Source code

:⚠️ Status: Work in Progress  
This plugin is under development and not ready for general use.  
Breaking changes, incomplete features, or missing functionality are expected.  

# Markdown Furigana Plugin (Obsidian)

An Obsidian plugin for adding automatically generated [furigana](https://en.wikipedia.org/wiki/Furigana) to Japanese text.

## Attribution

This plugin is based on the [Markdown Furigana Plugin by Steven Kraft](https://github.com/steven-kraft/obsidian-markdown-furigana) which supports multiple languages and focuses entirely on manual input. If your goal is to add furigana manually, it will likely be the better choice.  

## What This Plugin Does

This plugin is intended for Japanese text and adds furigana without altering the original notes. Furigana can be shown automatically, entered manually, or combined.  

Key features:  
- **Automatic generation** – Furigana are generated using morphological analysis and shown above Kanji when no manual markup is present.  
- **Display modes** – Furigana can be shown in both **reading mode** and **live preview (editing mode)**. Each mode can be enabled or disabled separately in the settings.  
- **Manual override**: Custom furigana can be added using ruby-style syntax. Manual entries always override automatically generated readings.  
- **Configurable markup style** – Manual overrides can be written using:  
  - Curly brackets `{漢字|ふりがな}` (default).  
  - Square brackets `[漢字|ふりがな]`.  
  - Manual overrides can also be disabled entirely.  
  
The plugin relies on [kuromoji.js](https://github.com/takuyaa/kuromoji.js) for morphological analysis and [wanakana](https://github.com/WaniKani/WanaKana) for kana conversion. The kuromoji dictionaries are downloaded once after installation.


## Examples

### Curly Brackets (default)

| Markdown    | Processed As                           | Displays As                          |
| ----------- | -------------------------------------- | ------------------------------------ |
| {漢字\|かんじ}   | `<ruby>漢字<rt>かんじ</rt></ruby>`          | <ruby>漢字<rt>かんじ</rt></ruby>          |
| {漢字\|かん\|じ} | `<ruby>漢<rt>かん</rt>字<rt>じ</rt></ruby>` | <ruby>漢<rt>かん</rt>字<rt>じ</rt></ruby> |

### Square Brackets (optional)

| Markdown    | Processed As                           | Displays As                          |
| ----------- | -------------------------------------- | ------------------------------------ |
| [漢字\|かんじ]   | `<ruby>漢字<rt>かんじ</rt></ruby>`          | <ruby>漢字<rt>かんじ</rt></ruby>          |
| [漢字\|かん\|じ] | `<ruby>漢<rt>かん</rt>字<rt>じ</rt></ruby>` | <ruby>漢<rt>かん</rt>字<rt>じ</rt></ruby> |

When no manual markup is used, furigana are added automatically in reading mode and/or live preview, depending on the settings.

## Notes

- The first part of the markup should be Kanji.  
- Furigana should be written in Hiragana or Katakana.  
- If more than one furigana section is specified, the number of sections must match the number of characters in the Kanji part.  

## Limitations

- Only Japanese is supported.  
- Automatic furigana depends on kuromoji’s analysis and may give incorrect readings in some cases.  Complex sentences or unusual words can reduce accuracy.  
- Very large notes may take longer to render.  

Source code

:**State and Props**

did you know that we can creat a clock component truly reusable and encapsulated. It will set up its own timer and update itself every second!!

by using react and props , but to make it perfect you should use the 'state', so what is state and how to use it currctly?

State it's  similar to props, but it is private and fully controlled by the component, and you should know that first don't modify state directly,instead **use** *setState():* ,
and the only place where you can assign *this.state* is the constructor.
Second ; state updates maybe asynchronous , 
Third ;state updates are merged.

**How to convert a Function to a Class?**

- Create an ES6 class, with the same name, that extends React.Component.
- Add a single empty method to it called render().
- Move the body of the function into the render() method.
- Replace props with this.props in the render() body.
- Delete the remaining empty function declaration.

JOB ITEM
Please update the records from the start up to and including the line with "This plugin is based", swapping "Work in Progress" for "Early Preview" and leaving everything else unchanged. Return only those lines.

WRITTEN SOLUTION
Source code

:⚠️ Status: Early Preview  
This plugin is under development and not ready for general use.  
Breaking changes, incomplete features, or missing functionality are expected.  

# Markdown Furigana Plugin (Obsidian)

An Obsidian plugin for adding automatically generated [furigana](https://en.wikipedia.org/wiki/Furigana) to Japanese text.

## Attribution

This plugin is based on the [Markdown Furigana Plugin by Steven Kraft](https://github.com/steven-kraft/obsidian-markdown-furigana) which supports multiple languages and focuses entirely on manual input. If your goal is to add furigana manually, it will likely be the better choice.  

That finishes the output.